12-05, 16:00–17:30 (UTC), AI/ML Track
This hands-on tutorial guides participants through the process of constructing the essential components of a Machine Learning Platform (MLP) from scratch. We'll focus on implementing five core elements: a feature store, model registry, orchestrator, inference engine, and basic monitoring system. The session emphasizes practical, hands-on coding using Test-Driven Development (TDD), Domain Driven Design, and hexagonal architecture principles providing attendees with a functional foundation for a robust ML infrastructure.
In this intensive 90-minute tutorial, participants will build a streamlined Machine Learning Platform (MLP) focusing on core functionalities. This session is designed for data scientists, machine learning engineers, and software developers who want to gain hands-on experience in constructing the fundamental components of a machine learning infrastructure.
Outline
Introduction and Setup (10 minutes)
- Overview of the ML platform architecture
- Brief Review of Domain Driven Design
Inference Engine (30 minutes)
- Building a straightforward model serving component
- Implementing prediction functionality
Model Registry & Feature Store (15 minutes)
- Creating a simple model versioning system
- Storing and retrieving model metadata
Event Driven Design & Message Bus (30 minutes)
- Overview of Event Driven Design
- Developing a basic workflow management system
Model Trainer (Time Permitting)
- Simple model trainer
Challenge Questions (5 minutes)
- Additional considerations to take the project forward.
- Brief discussion on scaling and additional components (monolith, microservice, cloud native)
Resources for further learning
Throughout the tutorial, we will borrow principles from domain driven design to formalize the bounded contexts within an ML Platform.
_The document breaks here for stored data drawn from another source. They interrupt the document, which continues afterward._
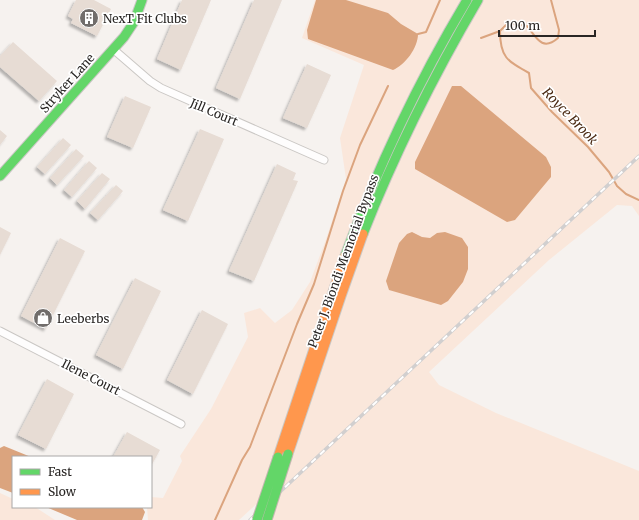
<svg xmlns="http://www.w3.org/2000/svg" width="639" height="520" font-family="Merriweather,serif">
	<defs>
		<filter id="shadow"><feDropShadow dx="-2.5" dy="2.5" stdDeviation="1" flood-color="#0004"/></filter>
	</defs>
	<rect width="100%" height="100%" fill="#f6f2ef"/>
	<path fill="#fae7db" d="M315,0H639V216L632,206L617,205L549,260L429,372L439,385L496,413L639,471V520H272L286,477L239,520H148L147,507H151V497L163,498L182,461L180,456L211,409L248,337L244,313L260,308L275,323L292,310L310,282L325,242L346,179L340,138L364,65L302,38Z
		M0,493L13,499V507H35L55,520H0Z"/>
	<path fill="#dba47e" d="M316,0H346L388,13L401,24L418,34C418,48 405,65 393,70L308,39L307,30Z
		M452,86H461L546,157L551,167V177L515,220L507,222L415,169V162Z
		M412,232L422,237L430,238L437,233L445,232L462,238L468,247V269L463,282L448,301L441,305L389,290L386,281L399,243L407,234Z
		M4,446L31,457H13V493L0,488V448Z
		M46,507H142L145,512L142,520H77Z"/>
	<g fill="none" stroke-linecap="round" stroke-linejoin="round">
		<path stroke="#dba47e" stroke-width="2" d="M551,0L559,30L558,38C542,52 536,37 527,26L515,24H507L500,31C500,57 507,61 529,73L531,88L552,112L588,147L609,172L617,186L626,194L639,200
			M418,34L426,32L440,0
			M481,38L500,31
			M215,520L242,460L250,447L297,324L314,284L343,191L360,145L388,86"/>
	</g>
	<path fill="#e7dcd4" filter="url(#shadow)" d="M76,0H94L111,9L97,36L71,23L73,19L68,16Z
		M182,0H211L181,70L157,59Z
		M254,0H282L240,99L216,88Z
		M13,42L57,81L39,101L0,67V56Z
		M307,64L331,75L307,128L283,118Z
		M125,96L151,107L133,148L107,137Z
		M200,129L224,139L188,221L163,210Z
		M0,130L7,136L0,145Z
		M63,138L71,145L45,174L37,167Z
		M76,149L84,156L57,185L50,178Z
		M89,161L97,168L72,197L64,190Z
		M277,164L296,173L293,180L298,181L254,281L229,271Z
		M102,173L110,179L85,209L77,201Z
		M116,185L123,191L98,220L90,213Z
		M0,227L11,233L0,255Z
		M60,238L85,251L46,329L21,316Z
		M135,278L161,291L123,369L96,355Z
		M202,310L228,324L193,394L167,380Z
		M47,379L74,394L46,449L18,435Z
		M127,432L160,450L151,466V457H113Z"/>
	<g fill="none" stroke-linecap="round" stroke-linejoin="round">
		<defs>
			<path id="street" d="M113,49L150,81L161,88L324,160
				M0,331L181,424"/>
			<path id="fast" d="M0,176L124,37L134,22L142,0
				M363,234C395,153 434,75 478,0
				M345,256C378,166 418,82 467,0"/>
			<path id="slow" d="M288,454L341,296L363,234
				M278,457L345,256"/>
		</defs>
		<use href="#street" stroke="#cac7c4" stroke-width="9"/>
		<use href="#fast" stroke="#cac7c4" stroke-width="11"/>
		<use href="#slow" stroke="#cac7c4" stroke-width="11"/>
		<use href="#street" stroke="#fefdfd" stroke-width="7"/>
		<use href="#fast" stroke="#63d668" stroke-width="9"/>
		<use href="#slow" stroke="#ff974d" stroke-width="9"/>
		<defs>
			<path id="rail" d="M250,520L639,156"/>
		</defs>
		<use href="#rail" stroke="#d1cfcf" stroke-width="3.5"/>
		<use href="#rail" stroke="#fff" stroke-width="2" stroke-dasharray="6" stroke-linecap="butt"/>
		<defs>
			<path id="fast-bridge" d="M257,520L278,457
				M267,520L288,454"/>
		</defs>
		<use href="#fast-bridge" stroke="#c3b8b1" stroke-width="11" stroke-linecap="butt"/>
		<use href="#fast-bridge" stroke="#63d668" stroke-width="9"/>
	</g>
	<defs>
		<symbol id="building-disc" viewBox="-11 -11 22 22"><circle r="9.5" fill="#716d6b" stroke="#fff"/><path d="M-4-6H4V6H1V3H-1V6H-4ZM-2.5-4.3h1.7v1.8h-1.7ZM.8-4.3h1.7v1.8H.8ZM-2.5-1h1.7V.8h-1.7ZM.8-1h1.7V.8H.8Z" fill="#fff"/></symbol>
		<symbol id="shop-disc" viewBox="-11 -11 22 22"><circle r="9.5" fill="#716d6b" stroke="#fff"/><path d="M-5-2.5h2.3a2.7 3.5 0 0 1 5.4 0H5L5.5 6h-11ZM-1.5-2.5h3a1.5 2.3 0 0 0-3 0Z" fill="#fff"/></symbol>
	</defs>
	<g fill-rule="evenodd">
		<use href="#building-disc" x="78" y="7" width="22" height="22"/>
		<use href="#shop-disc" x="32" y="307" width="22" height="22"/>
	</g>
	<g text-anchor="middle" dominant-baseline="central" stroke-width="3.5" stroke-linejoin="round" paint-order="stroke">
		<g font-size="12" fill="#292624" stroke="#fff" text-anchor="start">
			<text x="103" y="18">NexT Fit Clubs</text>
			<text x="57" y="318">Leeberbs</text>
		</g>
		<g font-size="12" fill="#292624" stroke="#fff">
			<text transform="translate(67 83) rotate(-48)">Stryker Lane</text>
			<text transform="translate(214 112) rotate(23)">Jill Court</text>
			<text transform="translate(343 261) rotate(-70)">Peter J. Biondi Memorial Bypass</text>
			<text transform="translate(91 377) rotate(27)">Ilene Court</text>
		</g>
		<g font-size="13" font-style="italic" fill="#492912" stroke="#fff">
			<text transform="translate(570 116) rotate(46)">Royce Brook</text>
		</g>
	</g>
	<rect x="12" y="456" width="140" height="52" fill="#ffffff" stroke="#a9a8a7"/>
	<rect x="20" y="469" width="20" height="6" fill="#63d668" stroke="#a9a8a7"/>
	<text x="48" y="476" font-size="12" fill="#292624">Fast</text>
	<rect x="20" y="489" width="20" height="6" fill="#ff974d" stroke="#a9a8a7"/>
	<text x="48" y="496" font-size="12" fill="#292624">Slow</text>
	<path d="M499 30v6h96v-6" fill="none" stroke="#292624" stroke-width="2"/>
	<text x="505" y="30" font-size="12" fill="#292624" stroke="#ffffff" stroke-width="3" paint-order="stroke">100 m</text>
</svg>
We will also emphasize the importance of writing tests first, demonstrating how TDD can lead to more robust and reliable ML infrastructure components.
Participants will follow along, building and testing each component in real-time. By the end of the session, attendees will have a functional, well-tested, albeit basic, machine learning platform that they can further expand and customize.
Requirements:
- Intermediate understanding of Python programming
- Basic familiarity with machine learning concepts
- Basic knowledge of unit testing (beneficial but not required, pytest will also be helpful)
- Laptop with Python 3.12+ installed
Materials:
All necessary code, tests, and documentation will be provided through a GitHub repository. The link to the repository will be shared with participants after the session. Attendees are encouraged to clone the repository and install the required dependencies before the tutorial begins.
By the end of this tutorial, participants will have gained practical insights into building the core components of a machine learning platform using TDD. They'll understand how these essential elements interact to form a basic ML infrastructure, providing a solid foundation for further exploration and implementation in their own projects.
Previous knowledge expected
Nathan Colbert is an ML professional with 5 years experience building, deploying, and owning end-to-end ML Systems. Nathan works at Peacock as a Senior Manager of ML Architecture where he is focused on accelerating ML delivery across the organization.